I started the aircraft up and taxied for takeoff to runway 23, checked the engine, and was cleared for take off. On the runway, I powered up the aircraft, and all was looking good and running well. It was a very short takeoff roll as the winds were quite strong. I retracted the gear, then the flaps, then turned the boost pump and landing lights off, and began to accelerate and climb, planning to turn to the south once clear of the airport. At approximately 300-400 feet, the aircraft had a noticeable deceleration and the engine RPM rolled back to about 1500 RPM. It was still running but not making power. The constant speed propeller changed pitch and was now a speed brake slowing me down. Straight ahead there was not enough runway or overrun left to set it back down.
There were power lines and a four-lane road with a bowling alley on the other side just to the right. To my right was a large building and the airport terminal further to the right. To the left were hangars and trees. I looked over my left shoulder and could see the off-duty runway 09 and its taxiway. It was about 130 degrees (in reality it was 140 degrees of turn) and I thought that with the winds I might be able to make the taxiway or even the runway and if not I would have an open space to land.
I declared an emergency with the tower and was asked the nature of the emergency to which I replied “loss of power”. I think he asked my intentions but I do not recall if I answered his question. About two thirds of the way through the turn to 090 I realized that I did not have the altitude to continue the turn and to make it to the runway or the taxiway. I rolled wings level, elected to keep the gear retracted, and planned to land on the grass between the runway and the taxiway.

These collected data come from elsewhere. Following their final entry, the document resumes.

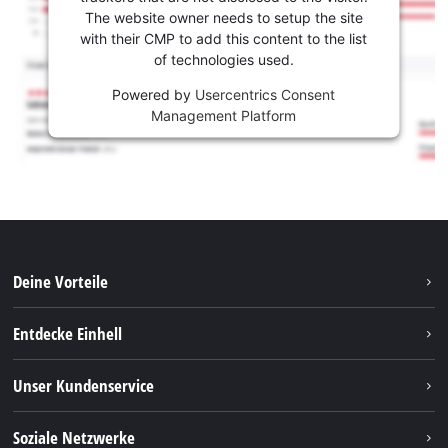
The website owner needs to setup the site
with their CMP to add this content to the list
of technologies used.
Powered by
Usercentrics Consent
Management Platform
Deine Vorteile
Entdecke Einhell
Einhell weltweit
Unser Kundenservice
Über uns
Kontakt
Soziale Netzwerke
Nachhaltigkeit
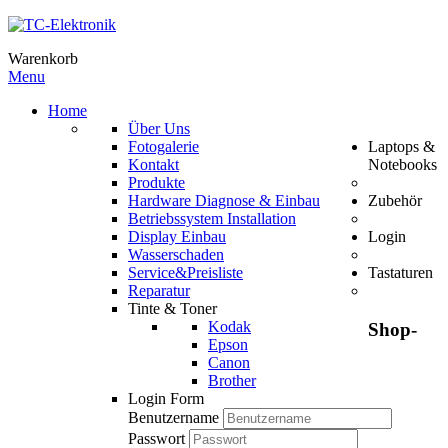
Warenkorb
Menu
Home
Über Uns
Fotogalerie
Laptops &
Kontakt
Notebooks
Produkte
Hardware Diagnose & Einbau
Zubehör
Betriebssystem Installation
Display Einbau
Login
Wasserschaden
Service&Preisliste
Tastaturen
Reparatur
Tinte & Toner
Kodak
Shop-
Epson
Canon
Brother
Login Form
Benutzername
Passwort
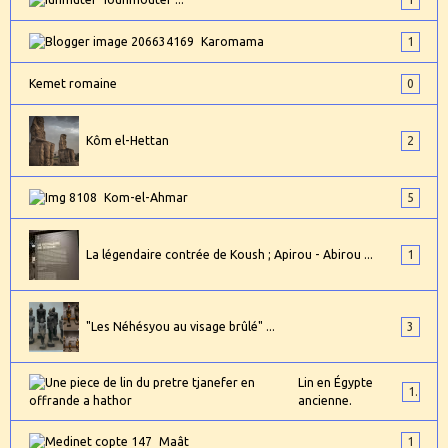
Karomama
1
Kemet romaine
0
Kôm el-Hettan
2
Kom-el-Ahmar
5
La légendaire contrée de Koush ; Apirou - Abirou ...
1
"Les Néhésyou au visage brûlé" ...
3
Lin en Égypte
1
ancienne.
Maât
1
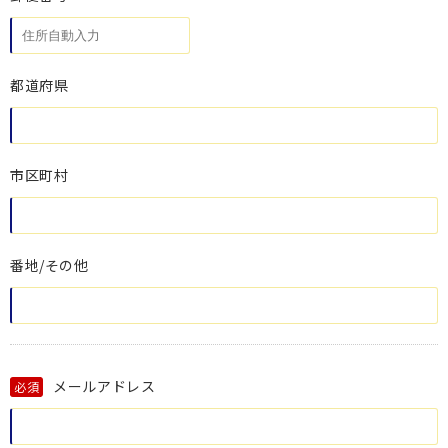
都道府県
市区町村
番地/その他
メールアドレス
必須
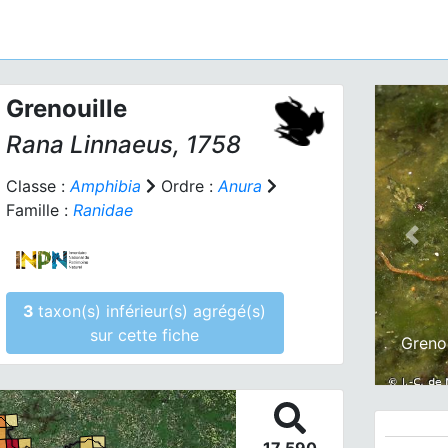
Grenouille
Rana
Linnaeus, 1758
Classe :
Amphibia
Ordre :
Anura
Famille :
Ranidae
Prev
3
taxon(s) inférieur(s) agrégé(s)
sur cette fiche
Greno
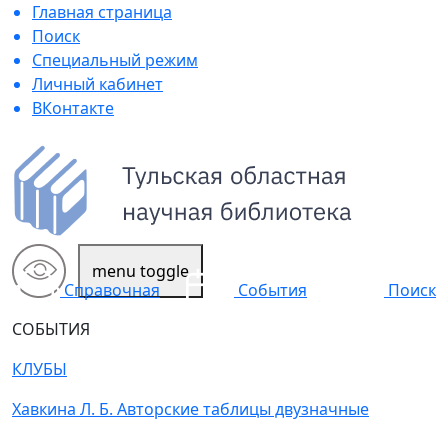
Главная страница
Поиск
Специальный режим
Личный кабинет
ВКонтакте
menu toggle
Поиск
Справочная
События
СОБЫТИЯ
КЛУБЫ
Хавкина Л. Б. Авторские таблицы двузначные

Because I was very close to the max lift of the very high-loaded wing, my attempt to flair was of limited use. I was able to get the nose up and “land” in a very flat attitude but the rate of descent which had developed due to the lack of thrust and steep turn was, in the end, too much to arrest, and the aircraft contacted the ground on its belly well over 9 G’s.
It came to rest in the grass on the other side of the taxiway about 60 feet away from a hangar. I opened the canopy and got out of the aircraft, walked around it for a moment before laying down on the wing. There was no fire even though the left wing had an intrusion and had opened the fuel tank. The aircraft looked like it was mostly intact, but you could see that there was significant damage to the wings and to the engine and prop.
As I lay there, the emergency crews arrived and asked if I was okay and looked the aircraft over. The firemen asked me to allow the paramedics to check me out and was later taken to the hospital where it was discovered that I had two compression fractures in my spine.
Before going to the ambulance, I had noticed that the ELT was going off and I told the firefighter that they might want to turn it off so that it would not continue to transmit. I am not sure if they did or not, but I do know that my home base airport was contacted because the ELT went off. Although I was in contact with ATC and they knew where I was, it was nice to know that the system worked and was transmitting as soon as the aircraft impacted.
Words of wisdom
Although I was in contact with ATC and they knew where I was, it was nice to know that the system worked and was transmitting as soon as the aircraft impacted.
Thank you note
Thanks so very much for all your help.